Major hotel brands are expanding their roots into this vibrant Middle Eastern hot spot—Fairmont is launching Morocco’s first luxury waterfront villas in Taghazout Bay, and Ritz-Carlton, St. Regis, and Anantara are opening properties as well—but that’s not the only reason to visit next year. Marrakech’s designation as Africa’s first Capital of Culture will see celebrations and cultural events unfolding throughout the city, and many of the country’s biggest medinas are being sensitively modernized while preserving their historic atmosphere through 2022. Yves Saint Laurent’s home and Majorelle Garden in Marrakesh get a lot of fanfare, but a visit to the recently opened Jardin Secret, a five-acre walled garden in a restored 400-year-old riad, is far more pleasurable (and less crowded).
Forget London, though there are plenty of new openings to inspire your wanderlust. In-the-know travelers are heading instead to the countryside. The Newt, a British country house retreat set on 300 bucolic acres in Somerset and built by the billionaire behind South Africa’s beloved Babylonstoren, will house a working cider mill (more than 500 species of apple tree dot the property) and 23 individually appointed rooms spread across a 17th-century Georgian main house and an 18th-century stable house, granary, and farm buildings. Across the country in Buckinghamshire, The Langley resides on 150 landscaped acres originally conceived by Capability Brown, in the former country estate of the third Duke of Marlborough. The subterranean spa’s marble swimming pool and Himalayan salt sauna alone are worth the visit.

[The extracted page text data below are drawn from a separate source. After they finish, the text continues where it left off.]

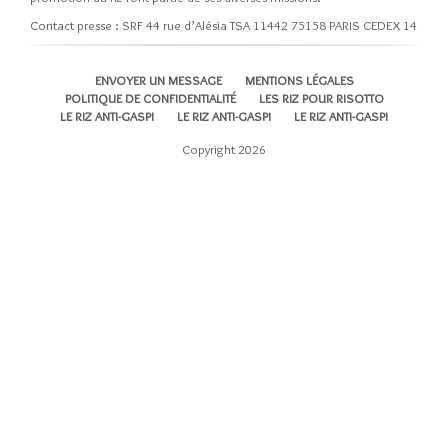
Contact presse : SRF 44 rue d’Alésia TSA 11442 75158 PARIS CEDEX 14
ENVOYER UN MESSAGE
MENTIONS LÉGALES
POLITIQUE DE CONFIDENTIALITÉ
LES RIZ POUR RISOTTO
LE RIZ ANTI-GASPI
LE RIZ ANTI-GASPI
LE RIZ ANTI-GASPI
Copyright 2026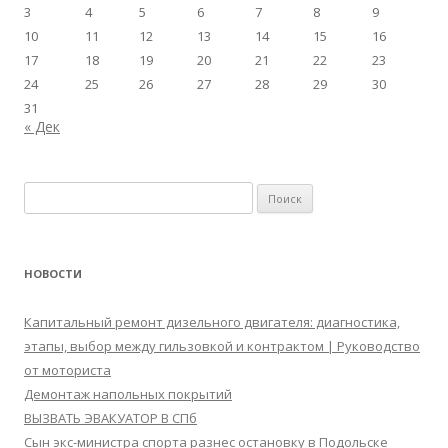
3
4
5
6
7
8
9
10
11
12
13
14
15
16
17
18
19
20
21
22
23
24
25
26
27
28
29
30
31
« Дек
Найти:
НОВОСТИ
Капитальный ремонт дизельного двигателя: диагностика,
этапы, выбор между гильзовкой и контрактом | Руководство
от моториста
Демонтаж напольных покрытий
ВЫЗВАТЬ ЭВАКУАТОР В СПб
Сын экс-министра спорта разнес остановку в Подольске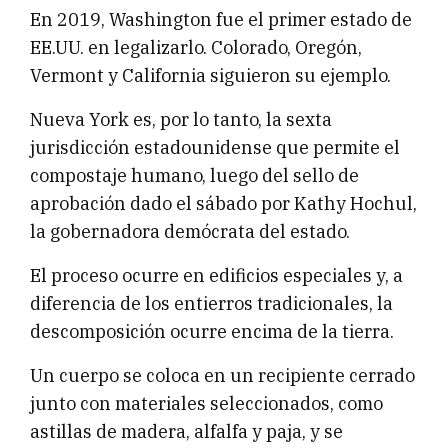
En 2019, Washington fue el primer estado de
EE.UU. en legalizarlo. Colorado, Oregón,
Vermont y California siguieron su ejemplo.
Nueva York es, por lo tanto, la sexta
jurisdicción estadounidense que permite el
compostaje humano, luego del sello de
aprobación dado el sábado por Kathy Hochul,
la gobernadora demócrata del estado.
El proceso ocurre en edificios especiales y, a
diferencia de los entierros tradicionales, la
descomposición ocurre encima de la tierra.
Un cuerpo se coloca en un recipiente cerrado
junto con materiales seleccionados, como
astillas de madera, alfalfa y paja, y se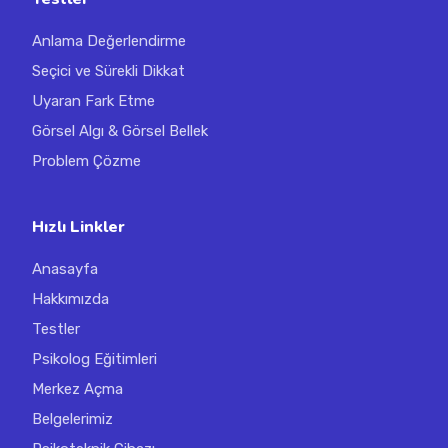
Anlama Değerlendirme
Seçici ve Sürekli Dikkat
Uyaran Fark Etme
Görsel Algı & Görsel Bellek
Problem Çözme
Hızlı Linkler
Anasayfa
Hakkımızda
Testler
Psikolog Eğitimleri
Merkez Açma
Belgelerimiz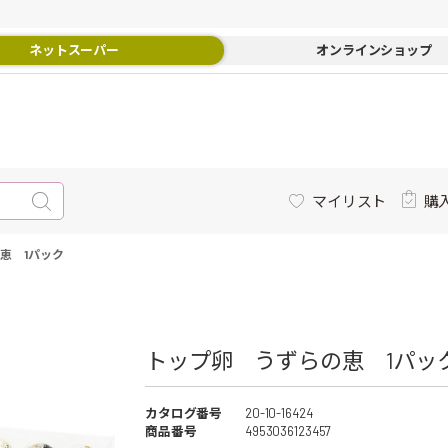
ネットスーパー
オンラインショップ
マイリスト
購
恵 1パック
トップ卵 うずらの恵 1パック
カタログ番号
20-10-16424
商品番号
4953036123457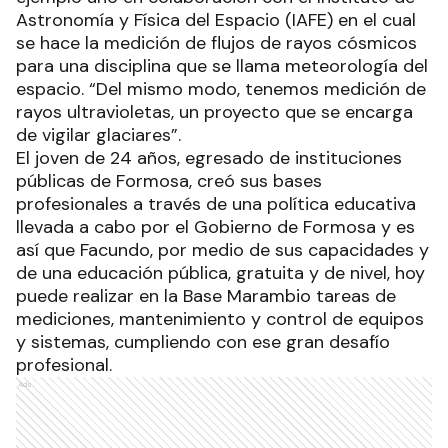
Astronomía y Física del Espacio (IAFE) en el cual
se hace la medición de flujos de rayos cósmicos
para una disciplina que se llama meteorología del
espacio. “Del mismo modo, tenemos medición de
rayos ultravioletas, un proyecto que se encarga
de vigilar glaciares”.
El joven de 24 años, egresado de instituciones
públicas de Formosa, creó sus bases
profesionales a través de una política educativa
llevada a cabo por el Gobierno de Formosa y es
así que Facundo, por medio de sus capacidades y
de una educación pública, gratuita y de nivel, hoy
puede realizar en la Base Marambio tareas de
mediciones, mantenimiento y control de equipos
y sistemas, cumpliendo con ese gran desafío
profesional.
Ads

China’s financial capital has been booming for the better part of the last decade, but the break-neck pace of development finally extends to include the cultural scene. Visitors can now see works like Pablo Picasso’s The Guitar Player at the Shanghai outpost of Paris’s Pompidou Center, which debuted in November 2019 in a 270,000-square-foot wing within the new David Chipperfield–designed West Bund Museum. The Instagram-famous Japanese art collective teamLab chose the city’s Huangpu District as the backdrop for its second immersive museum (their flagship is in Tokyo). And just in case you’re looking for a splashy new place to base your stay, Rocco Forte is launching the chic Westbund Hotel nearby in 2020.